O antipoeta Nicanor Parra, que morreu na madrugada desta terça (23), em Las Cruces, no Chile, aos 103 anos, pertenceu à primeira geração daquela que viria a se tornar uma importante família chilena de artistas, que entre músicos, arquitetos e artistas plásticos, inclui a cantora popular Violeta Parra, irmã mais nova do poeta. Parra nasceu em 5 de setembro de 1914, na pequena cidade de San Fabian de Alico, próximo a Chillán, no sul do Chile. No início dos anos 1930, mudou-se para Santiago, retornando a Chillán em 1937 para ensinar física e matemática no colégio onde havia estudado durante a infância. Poemas seus apareceram em Ocho poetas chilenos de 1938, antologia organizada por Tomás Lago, um dos primeiros intelectuais no meio literário chileno a reconhecer a importância da antipoesia, tendo sido também amigo pessoal do autor. Em 1949 mudou-se para Oxford, onde estudou cosmologia. Na Inglaterra, Parra leu Pound, Eliot e Kafka, e desenvolveu boa parte do que viria a ser a sua antipoesia. Em 1954, lançou Poemas y antipoemas, até hoje considerado um dos mais importantes livros da poesia hispano-americana do século 20.

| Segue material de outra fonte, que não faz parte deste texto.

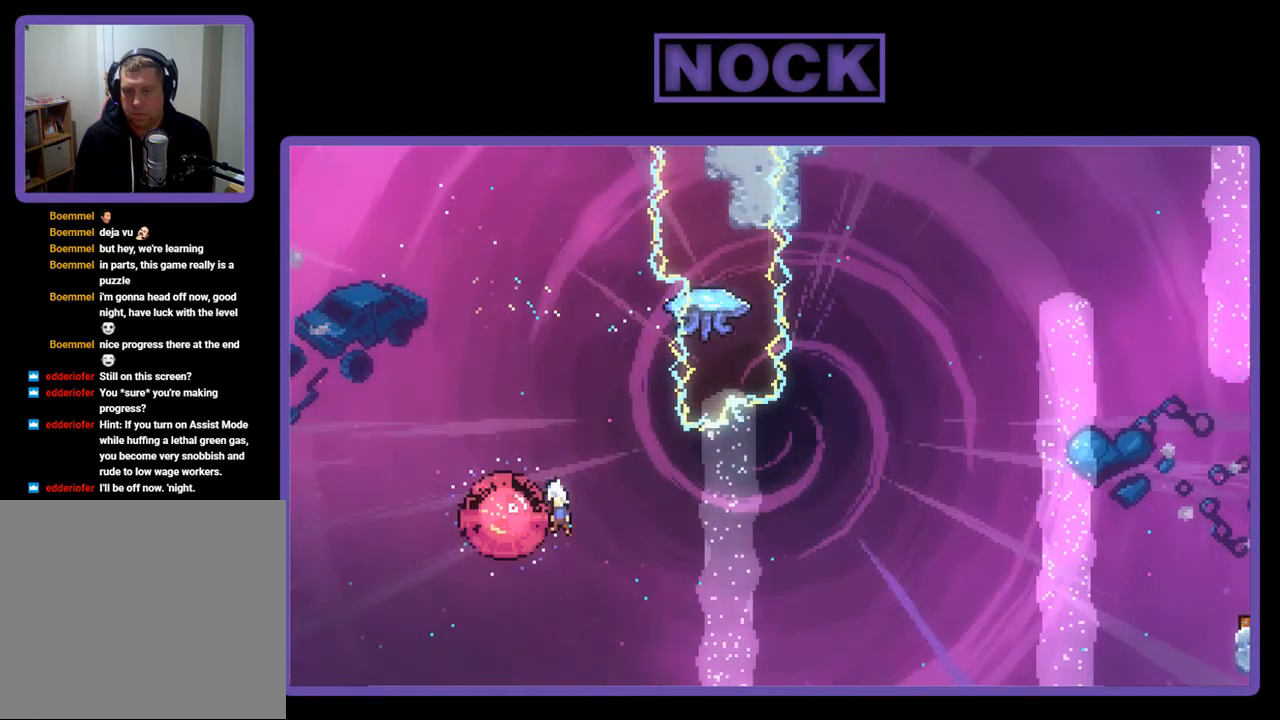
{"buttons": ["R2", "DPAD_UP"], "right_stick": "center", "events": [[67, "DPAD_LEFT", "up"], [133, "DPAD_RIGHT", "down"], [467, "DPAD_UP", "down"], [500, "DPAD_RIGHT", "up"], [500, "R2", "down"]]}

O contexto cultural chileno da primeira metade do século passado, tanto popular quanto da chamada cultura oficial, é fundamental para a gênese antipoética, mesmo ela tendo tido lugar, em boa medida, durante o período vivido em Oxford. As correspondências entre Nicanor Parra e Tomás Lago referentes a esse período revelam de um lado a consciência, por parte do autor, de estar elaborando um tipo de literatura radicalmente diferente do que até então se produzia em língua espanhola, incorporando a linguagem popular e a experiência da psicanálise de uma maneira distinta daquela que as vanguardas realizaram, décadas antes; de outro, mostram a ansiedade em tornar visível esse fato diante do juízo do amigo. Em carta de 1949, Parra descreve seus experimentos poéticos a Lago, dizendo que “a arte não pode ser outra coisa que uma reprodução objetiva de uma realidade psicológica, e esse fim não se alcança tratando de mostrar apenas o que se considera revestido de certa dignidade. Um poema deve ser uma espécie de corte praticado na totalidade do ser humano, no qual se vejam todos os nervos, fibras musculares, todos os ossos e artérias, todos os pensamentos, imagens e associações” (carta a Tomás Lago, Oxford, 1949).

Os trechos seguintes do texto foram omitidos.